Woodpecker Damage to Homes

Woodpeckers drum on house siding for four reasons: to obtain food (insects) within the siding, to build a nest, to establish a male's territory, or just for the heck of it. The most common woodpecker damage to houses occurs on houses sided with rough-sawn plywood siding. The woodpeckers damage the plywood siding by drilling a series of evenly-spaced holes through the face of the plywood in long, straight rows. The holes are about 1/2 inch apart, 1/2 inch in diameter and extend to the middle layers of the plywood. In this situation, the woodpeckers are feeding on the larvae of leafcutter bees that have nested within the siding. This has been a moderately common problem on plywood sided houses throughout the U.S. for the past 15 years or more. Damage is found in both rural and urban environments.

Woodpecker damage to plywood siding occurs as a result of the following contingent events:

  1. Rough-sawn cedar plywood siding that has been routed ("grooved") to create a "reverse board and batten" appearance is applied in sheets as the external siding of the house. The routing of the plywood's top surface exposed the "inner core gaps" within the plywood where interior layers of the laminated plywood were not continuous. These gaps may extend all or part way across the plywood sheet.
  2. Leafcutter bees (any of many species) that normally nest in hollow plant stems and other natural cavities discover the exposed plywood gaps and begin nesting in them. The discovery of nesting sites by these small to medium-sized bees is by a random search process that goes on throughout each spring and summer.
  3. The female leafcutter bees cut dime-sized, circular disks of foliage from nearby plants and use these to construct cells or chambers within the plywood gaps. Each 1/2 inch long cell is provisioned with a ball of plant nectar and pollen. One egg is laid in each cell.
  4. The eggs hatch into small bee larvae ("grubs") that consume the stored food as they grow and develop.
  5. Any of several species of woodpeckers (commonly the downy woodpecker), in their normal, random search for food, find the bee larvae within the siding (probably by the sense of hearing) and begin drilling holes through the outer plywood layers. As each larva is consumed, the woodpecker moves slightly to one side and repeats the drilling to obtain the next larva. The result is the long row of holes across the face of the plywood.

The time for leafcutter be nesting is late spring though summer. We do not know how long after the bees complete the nest building that the woodpeckers begin the destructive search for food, but once the woodpeckers find the first bee, they quickly move down the line causing a significant amount of damage in a short period of time. Damage is confined to the face of the plywood. The bees do not tunnel or otherwise weaken the plywood - they utilize gaps that already existed. Woodpecker damage is usually confined the top and middle layers of the plywood.

To my knowledge, there is no effective chemical control for this problem. The bees are a valuable part of the natural ecosystem and it would be unwise and impractical to control them by spraying plants where they forage. Woodpeckers are protected birds and cannot be legally killed. The best prevention, in my opinion, is to examine plywood siding and plug with caulk any gaps exposed along the routed grooves. Siding that is already damaged is not usually reattacked because the gaps are destroyed and no longer suitable for bee nesting. Damaged siding can be replaced or the surface holes patched and stained.

[Dataset records]
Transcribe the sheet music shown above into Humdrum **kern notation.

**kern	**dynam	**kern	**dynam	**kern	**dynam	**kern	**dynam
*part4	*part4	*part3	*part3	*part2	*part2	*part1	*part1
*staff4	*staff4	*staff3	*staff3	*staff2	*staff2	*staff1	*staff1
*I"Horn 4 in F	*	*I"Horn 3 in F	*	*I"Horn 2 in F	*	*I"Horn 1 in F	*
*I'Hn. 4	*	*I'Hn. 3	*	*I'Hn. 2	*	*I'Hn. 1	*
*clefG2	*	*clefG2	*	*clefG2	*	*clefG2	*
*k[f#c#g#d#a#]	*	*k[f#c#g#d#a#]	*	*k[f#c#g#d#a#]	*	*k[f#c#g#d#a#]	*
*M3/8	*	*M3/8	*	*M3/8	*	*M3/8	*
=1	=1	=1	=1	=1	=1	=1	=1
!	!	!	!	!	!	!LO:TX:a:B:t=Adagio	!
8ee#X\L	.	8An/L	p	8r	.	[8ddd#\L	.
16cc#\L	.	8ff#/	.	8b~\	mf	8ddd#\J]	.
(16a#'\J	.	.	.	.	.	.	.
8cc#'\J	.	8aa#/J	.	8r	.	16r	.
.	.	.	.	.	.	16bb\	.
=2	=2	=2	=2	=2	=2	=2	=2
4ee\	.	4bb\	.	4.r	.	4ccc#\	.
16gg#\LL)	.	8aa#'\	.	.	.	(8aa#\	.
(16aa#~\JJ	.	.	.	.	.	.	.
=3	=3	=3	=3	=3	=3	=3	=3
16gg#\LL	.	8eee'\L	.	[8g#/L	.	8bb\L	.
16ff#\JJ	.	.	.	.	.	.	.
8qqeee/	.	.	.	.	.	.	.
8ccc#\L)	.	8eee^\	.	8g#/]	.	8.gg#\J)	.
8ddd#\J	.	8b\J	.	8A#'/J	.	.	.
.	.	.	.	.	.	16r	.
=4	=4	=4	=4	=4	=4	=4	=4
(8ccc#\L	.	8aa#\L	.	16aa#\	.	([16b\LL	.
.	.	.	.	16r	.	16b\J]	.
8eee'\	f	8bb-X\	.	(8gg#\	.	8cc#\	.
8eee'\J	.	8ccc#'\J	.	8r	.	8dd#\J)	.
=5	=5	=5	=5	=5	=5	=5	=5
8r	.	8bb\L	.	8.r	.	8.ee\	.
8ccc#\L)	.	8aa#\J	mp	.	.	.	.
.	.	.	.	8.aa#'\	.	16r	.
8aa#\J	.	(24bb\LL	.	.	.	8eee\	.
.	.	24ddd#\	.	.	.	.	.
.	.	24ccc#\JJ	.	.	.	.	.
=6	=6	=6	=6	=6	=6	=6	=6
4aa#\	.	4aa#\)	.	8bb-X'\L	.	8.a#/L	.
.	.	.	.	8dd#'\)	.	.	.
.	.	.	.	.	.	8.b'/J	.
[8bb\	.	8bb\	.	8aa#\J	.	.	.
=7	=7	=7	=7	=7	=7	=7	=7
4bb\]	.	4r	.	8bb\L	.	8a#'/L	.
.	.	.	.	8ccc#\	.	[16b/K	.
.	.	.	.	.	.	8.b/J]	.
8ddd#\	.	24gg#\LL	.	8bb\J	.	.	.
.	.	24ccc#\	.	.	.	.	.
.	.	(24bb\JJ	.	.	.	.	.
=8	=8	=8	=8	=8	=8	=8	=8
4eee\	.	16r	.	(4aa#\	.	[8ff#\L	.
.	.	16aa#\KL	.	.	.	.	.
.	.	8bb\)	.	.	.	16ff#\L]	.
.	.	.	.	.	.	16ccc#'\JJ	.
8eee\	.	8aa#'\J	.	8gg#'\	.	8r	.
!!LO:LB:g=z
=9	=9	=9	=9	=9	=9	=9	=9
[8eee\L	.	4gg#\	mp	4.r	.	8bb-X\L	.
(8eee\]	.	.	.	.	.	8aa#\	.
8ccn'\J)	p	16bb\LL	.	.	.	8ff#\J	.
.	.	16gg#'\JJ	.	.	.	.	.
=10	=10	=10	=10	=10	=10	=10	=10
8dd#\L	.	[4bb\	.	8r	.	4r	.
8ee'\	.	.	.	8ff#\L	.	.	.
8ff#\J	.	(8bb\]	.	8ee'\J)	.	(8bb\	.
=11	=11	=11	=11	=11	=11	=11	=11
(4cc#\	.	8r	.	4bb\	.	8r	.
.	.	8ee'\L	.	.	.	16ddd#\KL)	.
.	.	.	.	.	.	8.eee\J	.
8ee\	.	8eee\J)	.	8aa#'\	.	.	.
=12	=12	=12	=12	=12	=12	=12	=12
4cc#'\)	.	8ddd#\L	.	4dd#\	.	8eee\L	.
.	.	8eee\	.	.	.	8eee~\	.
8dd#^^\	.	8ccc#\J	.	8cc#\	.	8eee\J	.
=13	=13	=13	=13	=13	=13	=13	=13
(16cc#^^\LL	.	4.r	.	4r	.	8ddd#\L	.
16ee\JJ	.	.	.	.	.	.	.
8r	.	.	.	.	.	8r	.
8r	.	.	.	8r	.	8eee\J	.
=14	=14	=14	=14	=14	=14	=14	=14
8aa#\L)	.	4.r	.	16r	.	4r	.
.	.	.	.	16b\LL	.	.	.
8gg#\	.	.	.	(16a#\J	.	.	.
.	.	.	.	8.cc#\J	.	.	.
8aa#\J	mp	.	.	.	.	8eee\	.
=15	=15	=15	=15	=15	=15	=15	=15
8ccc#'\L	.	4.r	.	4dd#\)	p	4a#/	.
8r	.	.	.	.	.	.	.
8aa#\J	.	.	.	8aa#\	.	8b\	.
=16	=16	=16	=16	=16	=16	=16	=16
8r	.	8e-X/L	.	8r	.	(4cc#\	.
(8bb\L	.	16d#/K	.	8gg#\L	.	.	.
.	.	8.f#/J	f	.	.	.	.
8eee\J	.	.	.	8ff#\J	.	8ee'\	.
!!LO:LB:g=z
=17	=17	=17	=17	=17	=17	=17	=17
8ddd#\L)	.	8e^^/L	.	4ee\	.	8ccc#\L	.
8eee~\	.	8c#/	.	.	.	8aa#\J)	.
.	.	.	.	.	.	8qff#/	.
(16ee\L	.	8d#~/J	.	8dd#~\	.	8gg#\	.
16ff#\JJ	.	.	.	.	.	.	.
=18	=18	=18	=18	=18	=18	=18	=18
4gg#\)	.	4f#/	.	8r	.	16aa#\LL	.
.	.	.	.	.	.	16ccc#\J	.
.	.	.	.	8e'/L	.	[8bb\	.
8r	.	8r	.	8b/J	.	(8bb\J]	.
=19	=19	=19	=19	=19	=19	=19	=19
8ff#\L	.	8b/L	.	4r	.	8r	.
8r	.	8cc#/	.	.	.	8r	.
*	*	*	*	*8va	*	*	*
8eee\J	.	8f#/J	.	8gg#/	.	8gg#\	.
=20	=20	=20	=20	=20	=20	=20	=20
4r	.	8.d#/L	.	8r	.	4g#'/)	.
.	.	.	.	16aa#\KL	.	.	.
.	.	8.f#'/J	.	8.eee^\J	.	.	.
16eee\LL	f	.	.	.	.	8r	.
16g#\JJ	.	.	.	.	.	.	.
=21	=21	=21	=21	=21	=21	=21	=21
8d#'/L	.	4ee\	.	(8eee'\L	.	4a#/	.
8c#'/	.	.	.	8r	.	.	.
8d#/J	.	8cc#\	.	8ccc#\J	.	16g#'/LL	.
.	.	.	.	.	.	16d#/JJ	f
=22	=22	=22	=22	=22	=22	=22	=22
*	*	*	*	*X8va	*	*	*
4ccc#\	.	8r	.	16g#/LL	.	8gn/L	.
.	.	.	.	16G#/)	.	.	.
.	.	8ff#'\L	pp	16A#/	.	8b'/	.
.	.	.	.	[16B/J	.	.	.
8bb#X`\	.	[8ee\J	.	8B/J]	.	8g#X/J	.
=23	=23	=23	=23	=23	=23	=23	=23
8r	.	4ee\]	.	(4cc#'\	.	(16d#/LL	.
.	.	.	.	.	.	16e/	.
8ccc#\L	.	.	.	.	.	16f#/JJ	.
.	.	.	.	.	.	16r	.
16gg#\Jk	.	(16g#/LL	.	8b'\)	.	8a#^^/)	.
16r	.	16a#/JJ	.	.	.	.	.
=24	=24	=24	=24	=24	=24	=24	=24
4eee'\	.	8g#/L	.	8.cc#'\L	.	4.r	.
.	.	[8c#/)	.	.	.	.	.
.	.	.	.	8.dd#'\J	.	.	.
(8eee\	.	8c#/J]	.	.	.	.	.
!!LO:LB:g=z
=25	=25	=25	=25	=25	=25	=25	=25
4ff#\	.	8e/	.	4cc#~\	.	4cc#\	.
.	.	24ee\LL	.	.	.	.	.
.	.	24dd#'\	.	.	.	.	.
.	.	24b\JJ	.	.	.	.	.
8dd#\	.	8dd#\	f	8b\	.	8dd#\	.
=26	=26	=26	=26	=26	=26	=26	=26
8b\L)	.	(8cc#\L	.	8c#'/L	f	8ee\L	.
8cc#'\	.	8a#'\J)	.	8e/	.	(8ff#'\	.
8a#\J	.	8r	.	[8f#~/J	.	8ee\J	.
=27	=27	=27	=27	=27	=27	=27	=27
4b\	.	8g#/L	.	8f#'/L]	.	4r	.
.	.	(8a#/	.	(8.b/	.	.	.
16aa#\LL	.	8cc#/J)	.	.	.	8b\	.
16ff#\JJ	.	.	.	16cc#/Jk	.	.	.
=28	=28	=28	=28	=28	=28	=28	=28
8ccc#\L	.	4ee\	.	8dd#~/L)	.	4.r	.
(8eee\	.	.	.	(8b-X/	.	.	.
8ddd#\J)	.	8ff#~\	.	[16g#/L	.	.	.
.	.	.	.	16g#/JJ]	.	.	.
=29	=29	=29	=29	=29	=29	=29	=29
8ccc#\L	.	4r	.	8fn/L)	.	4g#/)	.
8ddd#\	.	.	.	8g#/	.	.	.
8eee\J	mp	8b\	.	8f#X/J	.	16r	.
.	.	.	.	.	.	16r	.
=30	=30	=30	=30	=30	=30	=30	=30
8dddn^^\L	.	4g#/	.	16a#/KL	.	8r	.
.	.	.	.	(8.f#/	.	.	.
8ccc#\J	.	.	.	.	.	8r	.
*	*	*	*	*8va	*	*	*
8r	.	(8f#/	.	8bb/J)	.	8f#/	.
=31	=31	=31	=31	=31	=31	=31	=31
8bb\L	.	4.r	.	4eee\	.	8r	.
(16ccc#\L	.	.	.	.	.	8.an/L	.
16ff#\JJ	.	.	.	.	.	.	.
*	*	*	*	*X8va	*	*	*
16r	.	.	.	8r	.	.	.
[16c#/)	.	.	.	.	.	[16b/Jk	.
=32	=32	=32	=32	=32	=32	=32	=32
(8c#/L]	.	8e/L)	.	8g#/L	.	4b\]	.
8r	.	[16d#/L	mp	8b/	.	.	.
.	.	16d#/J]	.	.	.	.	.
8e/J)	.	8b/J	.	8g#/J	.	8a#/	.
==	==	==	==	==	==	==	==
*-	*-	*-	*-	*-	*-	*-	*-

What to produce -> Copy the passage on woodpecker damage to homes from above, starting at the words "Woodpecker damage to plywood" and ending after the words "spring and summer.".

Exercise solution ->
Woodpecker damage to plywood siding occurs as a result of the following contingent events:

  1. Rough-sawn cedar plywood siding that has been routed ("grooved") to create a "reverse board and batten" appearance is applied in sheets as the external siding of the house. The routing of the plywood's top surface exposed the "inner core gaps" within the plywood where interior layers of the laminated plywood were not continuous. These gaps may extend all or part way across the plywood sheet.
  2. Leafcutter bees (any of many species) that normally nest in hollow plant stems and other natural cavities discover the exposed plywood gaps and begin nesting in them. The discovery of nesting sites by these small to medium-sized bees is by a random search process that goes on throughout each spring and summer.